The present specification describes components and functions that may be implemented in particular embodiments which may operate in accordance with one or more particular standards and protocols. However, the disclosure is not limited to such standards and protocols. Such standards periodically may be superseded by faster or more efficient equivalents having essentially the same functions. Accordingly, replacement standards and protocols having the same or similar functions are considered equivalents thereof.
The illustrations of the embodiments described herein are intended to provide a general understanding of the various embodiments. The illustrations are not intended to serve as a complete description of all of the elements and features of apparatus and systems that utilize the structures or methods described herein. Many other embodiments may be apparent to those of skill in the art upon reviewing the disclosure. Other embodiments may be utilized and derived from the disclosure, such that structural and logical substitutions and changes may be made without departing from the scope of the disclosure. Additionally, the illustrations are merely representational and may not be drawn to scale. Certain proportions within the illustrations may be exaggerated, while other proportions may be minimized. Accordingly, the disclosure and the figures are to be regarded as illustrative rather than restrictive.

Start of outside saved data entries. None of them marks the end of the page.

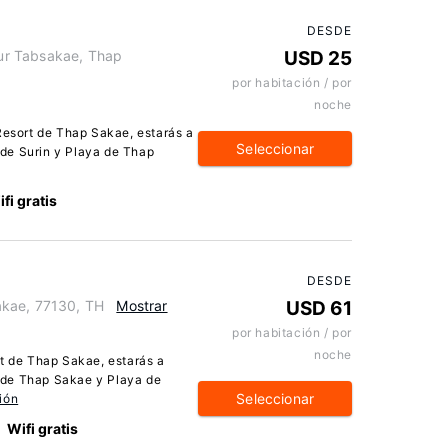
DESDE
ur Tabsakae, Thap
USD 25
por habitación / por
noche
Resort de Thap Sakae, estarás a
Seleccionar
de Surin y Playa de Thap
fi gratis
DESDE
akae, 77130, TH
Mostrar
USD 61
por habitación / por
noche
rt de Thap Sakae, estarás a
 de Thap Sakae y Playa de
Seleccionar
ión
Wifi gratis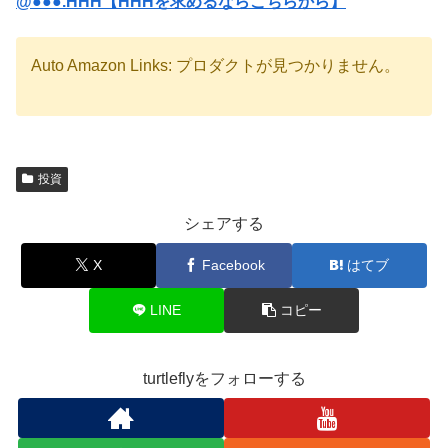
@●●●.HHH【HHHを求めるならこちらから】
Auto Amazon Links: プロダクトが見つかりません。
投資
シェアする
X
Facebook
はてブ
LINE
コピー
turtleflyをフォローする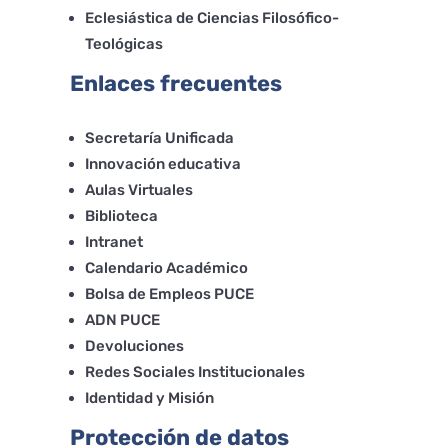
Eclesiástica de Ciencias Filosófico-
Teológicas
Enlaces frecuentes
Secretaría Unificada
Innovación educativa
Aulas Virtuales
Biblioteca
Intranet
Calendario Académico
Bolsa de Empleos PUCE
ADN PUCE
Devoluciones
Redes Sociales Institucionales
Identidad y Misión
Protección de datos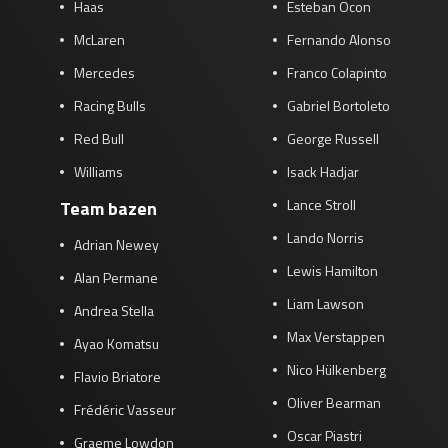
Haas
Esteban Ocon
McLaren
Fernando Alonso
Mercedes
Franco Colapinto
Racing Bulls
Gabriel Bortoleto
Red Bull
George Russell
Williams
Isack Hadjar
Lance Stroll
Team bazen
Lando Norris
Adrian Newey
Lewis Hamilton
Alan Permane
Liam Lawson
Andrea Stella
Max Verstappen
Ayao Komatsu
Nico Hülkenberg
Flavio Briatore
Oliver Bearman
Frédéric Vasseur
Oscar Piastri
Graeme Lowdon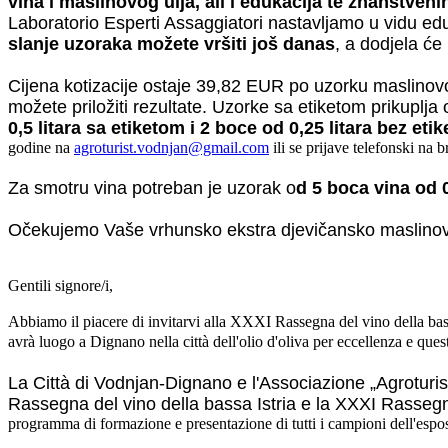
vina i maslinovog ulja, ali i edukacija te znanstveni
Laboratorio Esperti Assaggiatori nastavljamo u vidu ed
slanje uzoraka možete vršiti još danas
, a dodjela će
Cijena kotizacije ostaje 39,82 EUR po uzorku maslinovog
možete priložiti rezultate. Uzorke sa etiketom prikuplja
0,5 litara sa etiketom i 2 boce od 0,25 litara bez eti
godine na
agroturist.vodnjan@gmail.com
ili se prijave telefonski na
Za smotru vina potreban je uzorak o
d 5 boca vina od 0
Očekujemo Vaše vrhunsko ekstra djevičansko maslinovo u
Gentili signore/i,
Abbiamo il piacere di invitarvi alla XXXI Rassegna del vino della bass
avrà luogo a Dignano nella città dell'olio d'oliva per eccellenza e quest
La Città di Vodnjan-Dignano e l'Associazione „Agroturist
Rassegna del vino della bassa Istria e la XXXI Rassegna d
programma di formazione e presentazione di tutti i campioni dell'espo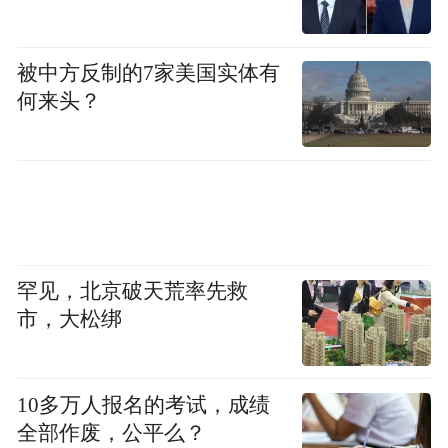
被中方反制的7家美国实体有
何来头？
罕见，北京破天荒率先救
市，大松绑
10多万人报名的考试，成绩
全部作废，公平么？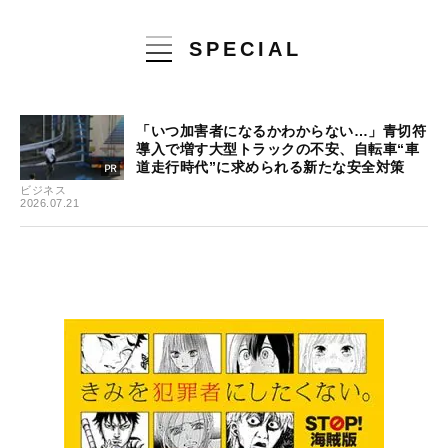
SPECIAL
「いつ加害者になるかわからない…」青切符
導入で増す大型トラックの不安、自転車“車
道走行時代”に求められる新たな安全対策
ビジネス
2026.07.21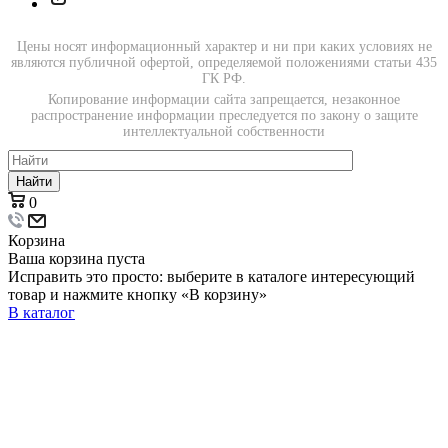
Цены носят информационный характер и ни при каких условиях не
являются публичной офертой, определяемой положениями статьи 435
ГК РФ.
Копирование информации сайта запрещается, незаконное
распространение информации преследуется по закону о защите
интеллектуальной собственности
Найти
0
Корзина
Ваша корзина пуста
Исправить это просто: выберите в каталоге интересующий
товар и нажмите кнопку «В корзину»
В каталог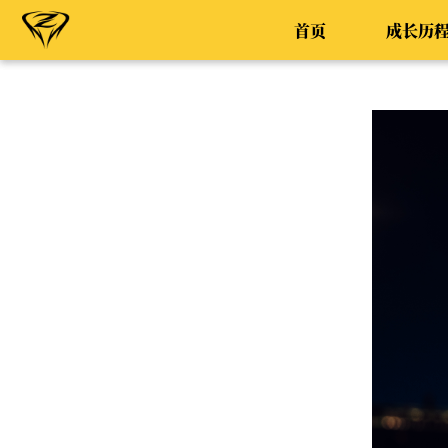
首页
成长历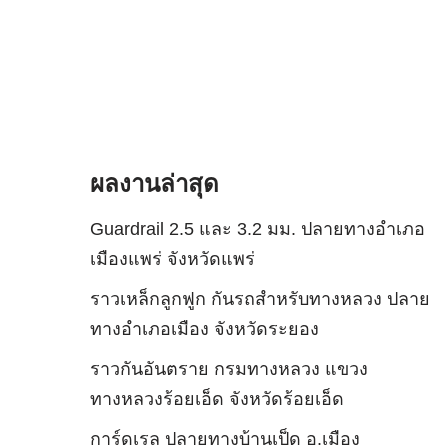
ผลงานล่าสุด
Guardrail 2.5 และ 3.2 มม. ปลายทางอำเภอ
เมืองแพร่ จังหวัดแพร่
ราวเหล็กลูกฟูก กันรถสําหรับทางหลวง ปลาย
ทางอำเภอเมือง จังหวัดระยอง
ราวกันอันตราย กรมทางหลวง แขวง
ทางหลวงร้อยเอ็ด จังหวัดร้อยเอ็ด
การ์ดเรล ปลายทางบ้านเป็ด อ.เมือง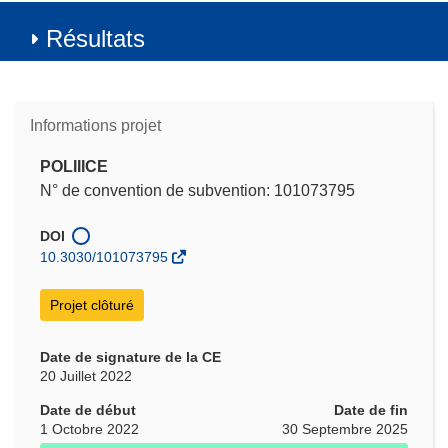
Résultats
Informations projet
POLIIICE
N° de convention de subvention: 101073795
DOI
10.3030/101073795
Projet clôturé
Date de signature de la CE
20 Juillet 2022
Date de début
Date de fin
1 Octobre 2022
30 Septembre 2025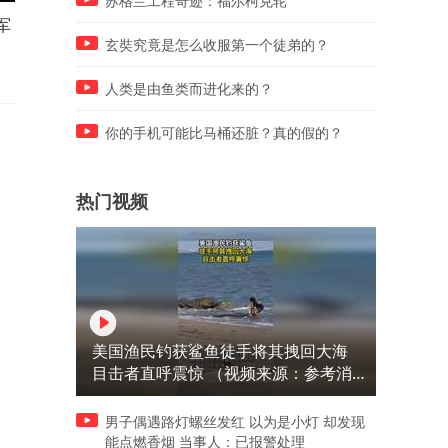
苏格兰工程奇迹：福尔柯克轮
军
现在的普通人去做皇帝，上限
冰河急先锋 超现实人体工厂
能是谁？
玄奘究竟是怎么收服第一个徒弟的？
人类是由鱼类而进化来的？
你的手机可能比马桶还脏？真的假的？
热门视频
美国渔民钓获鲨鱼徒手将其拽回大海
目击者直呼震惊 （视频来源：参考消
息）
男子偶遇路灯螺丝发红 以为是小灯 却发现
能点燃香烟 当事人：已报警处理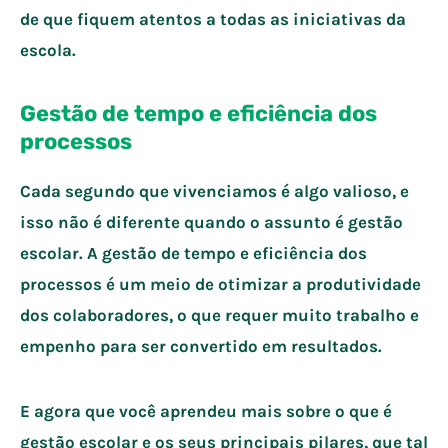
de que fiquem atentos a todas as iniciativas da
escola.
Gestão de tempo e eficiência dos
processos
Cada segundo que vivenciamos é algo valioso, e
isso não é diferente quando o assunto é gestão
escolar. A gestão de tempo e eficiência dos
processos é um meio de otimizar a produtividade
dos colaboradores, o que requer muito trabalho e
empenho para ser convertido em resultados.
E agora que você aprendeu mais sobre o que é
gestão escolar e os seus principais pilares, que tal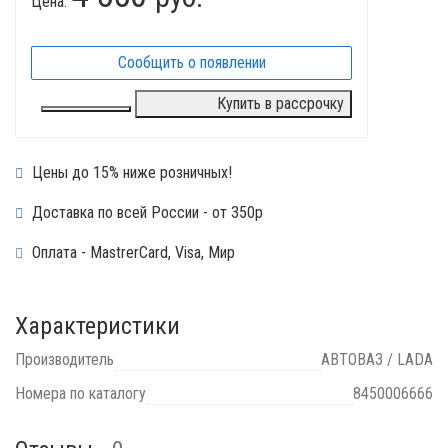
Цена:
Сообщить о появлении
Купить в рассрочку
Цены до 15% ниже розничных!
Доставка по всей России - от 350р
Оплата - MastrerCard, Visa, Мир
Характеристики
Производитель
АВТОВАЗ / LADA
Номера по каталогу
8450006666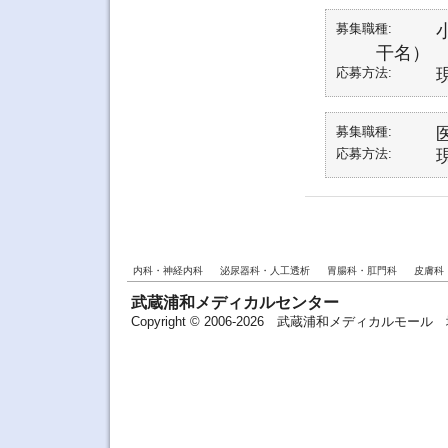
募集職種:
干名）
応募方法:
募集職種:
応募方法:
内科・神経内科
泌尿器科・人工透析
胃腸科・肛門科
皮膚科
武蔵浦和メディカルセンター
Copyright © 2006-2026 武蔵浦和メディカルモ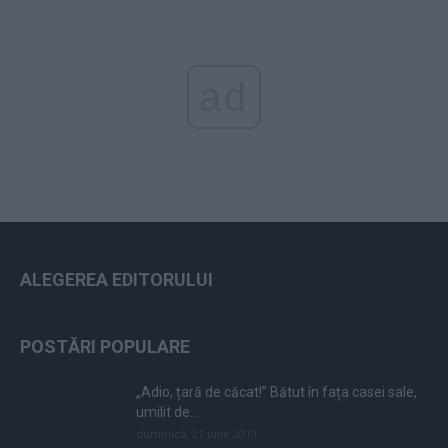
ad
ALEGEREA EDITORULUI
POSTĂRI POPULARE
„Adio, țară de căcat!” Bătut în fața casei sale,
umilit de...
duminică, 21 iulie 2019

For example, operation of the disclosed embodiments has been described in the context of servers and terminals that implement video compression, coding, and decoding. These systems can be embodied in electronic devices or integrated circuits, such as application specific integrated circuits, field programmable gate arrays and/or digital signal processors. Alternatively, they can be embodied in computer programs that execute on personal computers, notebook computers, tablets, smartphones or computer servers. Such computer programs typically are stored in physical storage media such as electronic-, magnetic- and/or optically-based storage devices, where they may be read to a processor, under control of an operating system and executed. And, of course, these components may be provided as hybrid systems that distribute functionality across dedicated hardware components and programmed general-purpose processors, as desired.
In addition, in the foregoing Detailed Description, various features may be grouped or described together the purpose of streamlining the disclosure. This disclosure is not to be interpreted as reflecting an intention that all such features are required to provide an operable embodiment, nor that the claimed embodiments require more features than are expressly recited in each claim. Rather, as the following claims reflect, subject matter may be directed to less than all of the features of any of the disclosed embodiments. Thus, the following claims are incorporated into the Detailed Description, with each claim standing on its own as defining separately claimed subject matter.
Also, where certain claims recite methods, sequence of recitation of a particular method in a claim does not require that that sequence is essential to an operable claim. Rather, particular method elements or steps could be executed in different orders without departing from the scope or spirit of the invention.